Kerry looked sharper and keener in their NFL opening day win over the Red Hands at Killarney last Sunday.
The four points loss puts pressure on last year’s beaten All-Ireland finalists as they prepare to face Mayo at Healy Park on Sunday, needing a win to avoid getting sucked into a relegation struggle, even at this early stage.
“I think our players have done quite a bit of work in the last few weeks, because nowadays modern gaelic football athletes do work hard themselves anyway,” said Harte.
“I suppose collectively we haven’t as much done maybe as we would have done at other times, but I don’t think we can make that as a factor for how we were (against Kerry).”
Despite the reversal at Fitzgerald Stadium, Harte gleaned many positives from his team’s performance at a venue that has traditionally been a difficult place for Red Hand teams to go.
“I have commended the boys for the effort they put in. I think on a number of times the rub of the green just didn’t go with us.
“I did feel that a few little breaks of the ball here and there actually ended up in Kerry hands and they were critical to the outcome of the game.
“And I think that we probably deserved to be beaten by less than four points. I think we put in a bigger effort than that and deserved to be closer than that.”
Tyrone went into their Division One campaign with five competitive games under their belt in the Dr McKenna Cup, while new Kerry manager Peter Keane had opted out of Munster’s McGrath Cup in favour of concentrating on getting his players conditioned.
But it was the home side that was much quicker in getting to the pace of the contest in front of a big crowd that was given an early season reminder of the growing importance of the National Football League.
“Maybe in the past you could have played league football, even away back when I started, it wasn’t so intense as it is now, but I think people now know that this is a very strong breeding ground for the Championship, and you’re going to get very much more competitive games than you used to do,” Harte added.
“And I think that’s what we found.

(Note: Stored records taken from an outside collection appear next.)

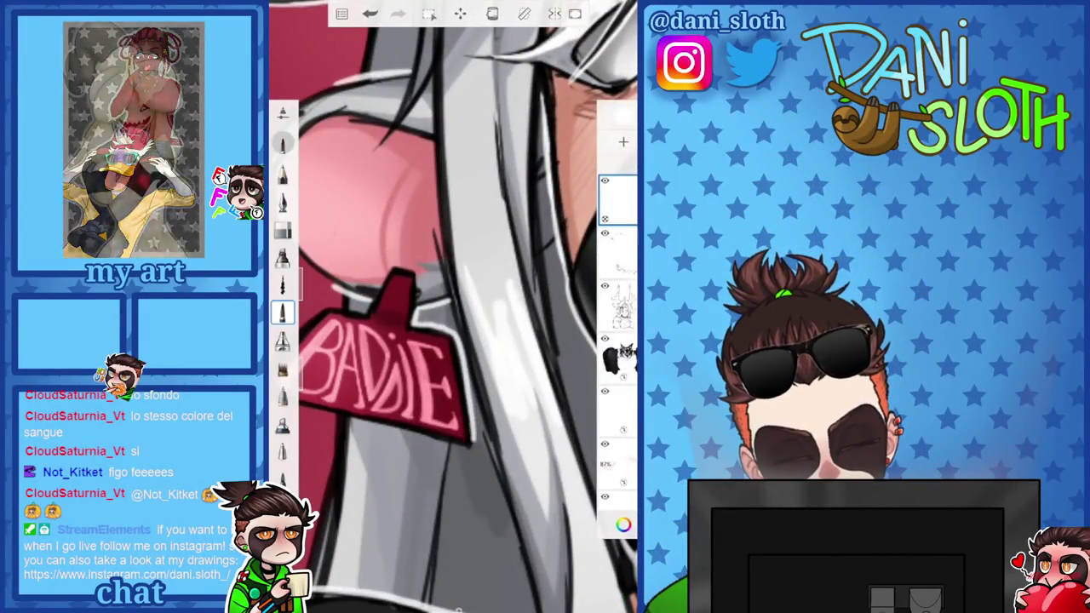
scroll(451, 307, up, 3)
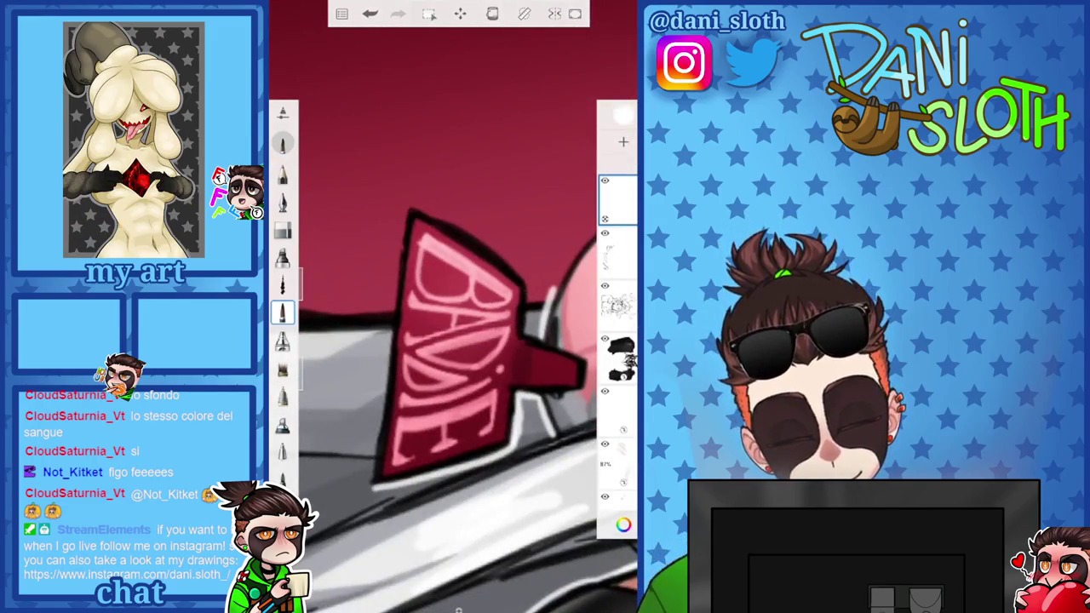
click(282, 230)
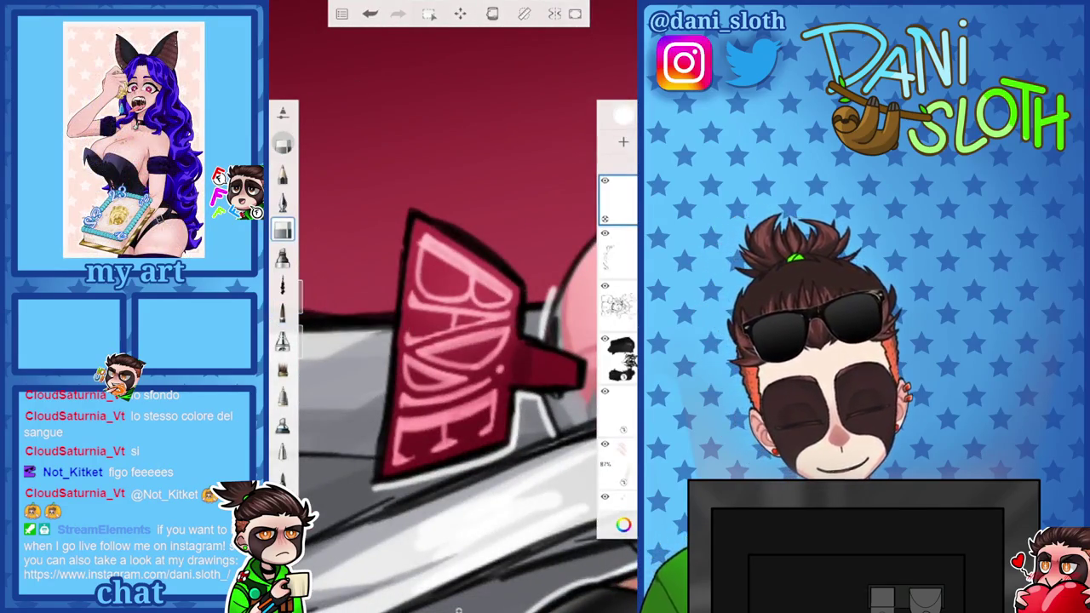
click(283, 314)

It was a really intense game, and I think that’s good. It was an enjoyable game, I think you could sense the crowd enjoyed the turnovers, and I think we offered plenty of turnovers as well.

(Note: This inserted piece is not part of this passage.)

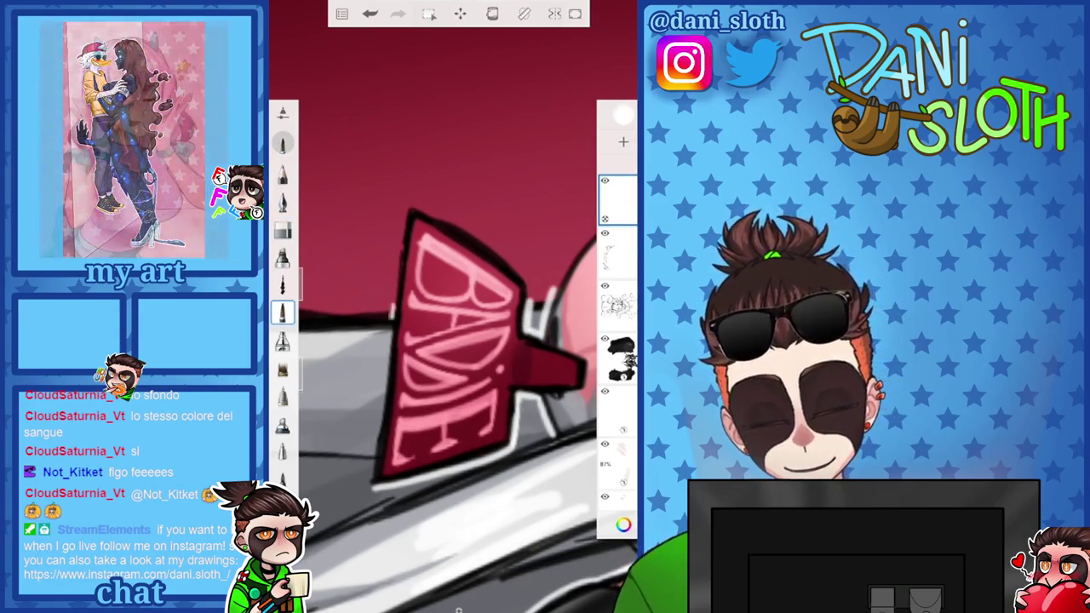
scroll(454, 307, down, 3)
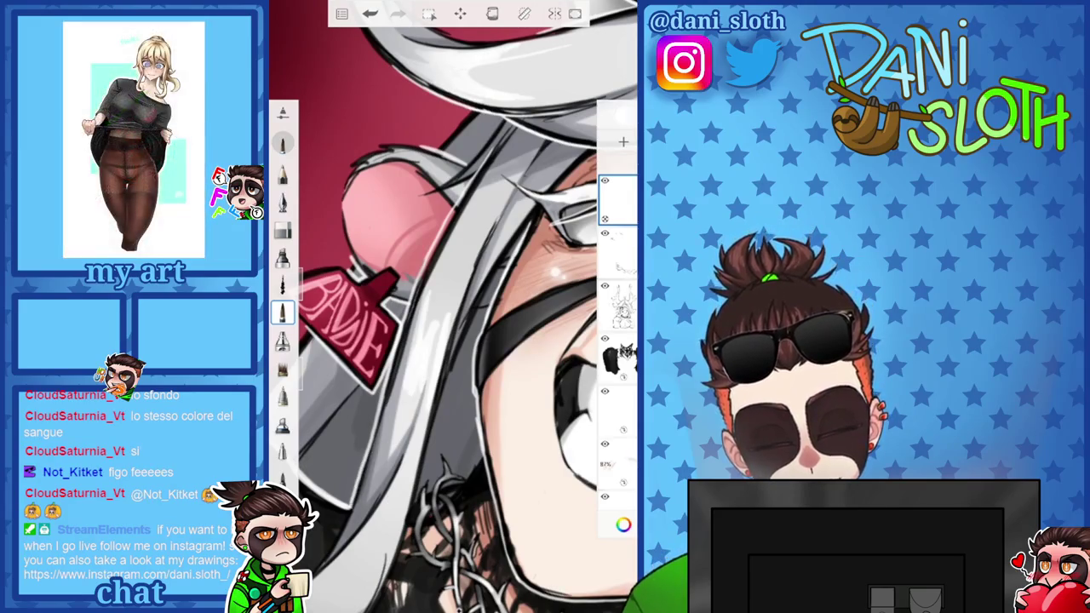
scroll(454, 306, down, 2)
scroll(453, 306, up, 2)
scroll(454, 306, up, 2)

“The count for Kerry was good, but we had a great count of turnovers in the first half as well.”
Tyrone will also be brushing up on their interpretation of the new playing rules ahead of this weekend’s clash with Mayo.

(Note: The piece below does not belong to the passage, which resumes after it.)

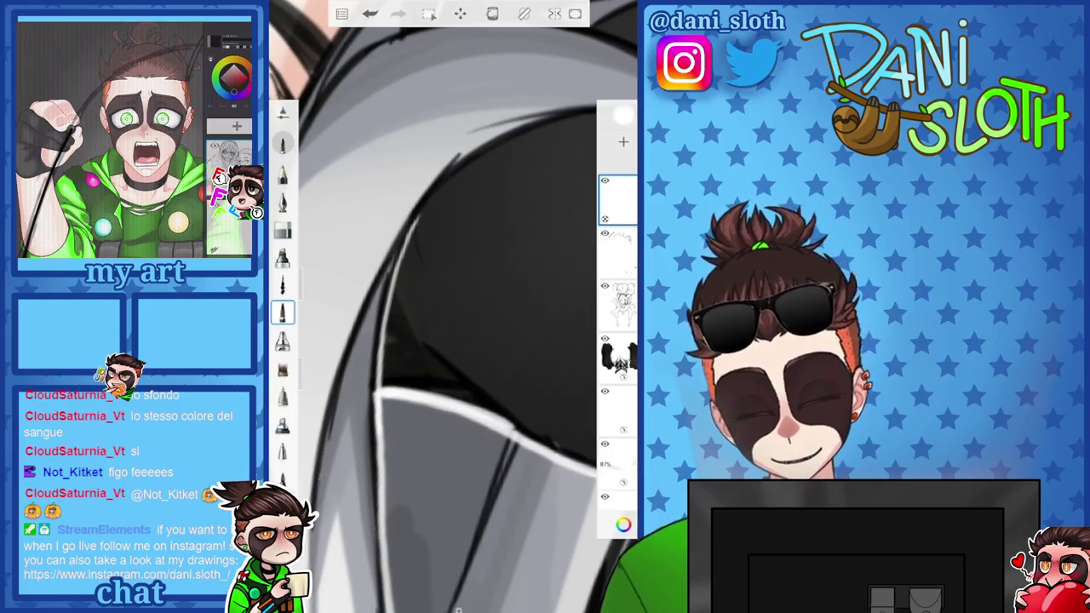
scroll(454, 307, up, 2)
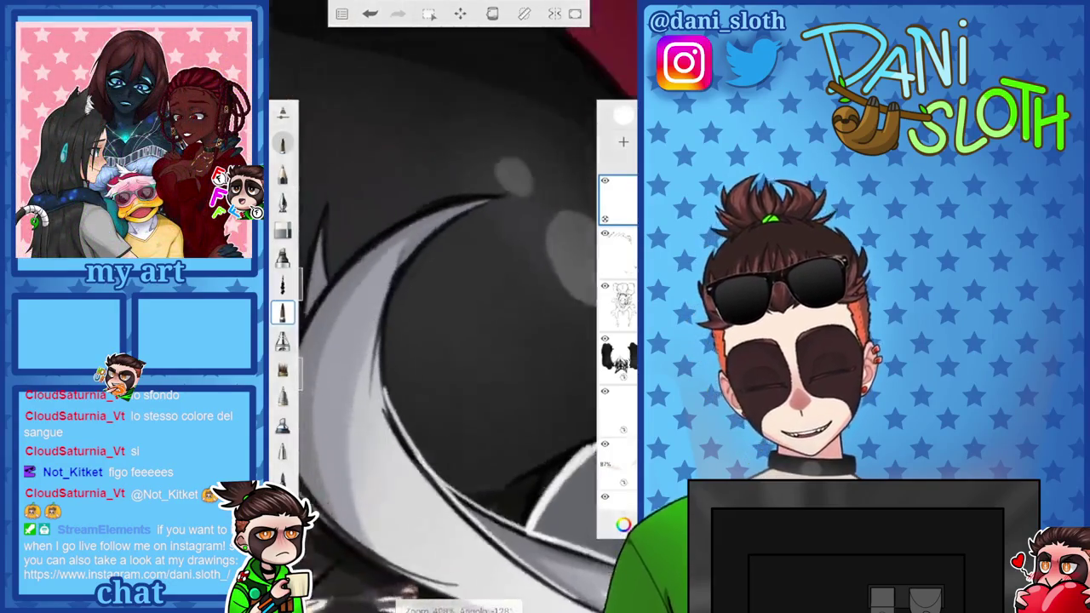
Add white highlights along the crescent's inner and outer edges with the fine pen
drag(529, 169, 387, 368)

On a couple of occasions last Sunday, they were penalised for playing a sideline ball backwards.
“Maybe they weren’t focused totally on it, the backward kick from a sideline ball, and it’s a bit unfortunate.
“Maybe it’s asking more of the players out the field to present in a better way for the ball. So we can’t fault the people.
“I think maybe in the first case Ronan McNamee just forgot about it, because it wasn’t high on the agenda. And I don’t know what Petey (Harte) was at with the one he took, I think he was trying to slice it across the field without putting it back.
“I suppose people have got to get used to these things, for they’re going to be there and they’re going to have to learn to play with it. I don’t think that was a significant factor in the outcome of the game.
“The significant factor was how Kerry played in the first half, and how they really were very difficult to break down. They were well structured and pretty intense in the tackle.
“And that made it very difficult for us to get scores. Having said that, I think we should have got more than the one point that we did, and I think we could have kept them to less than five.”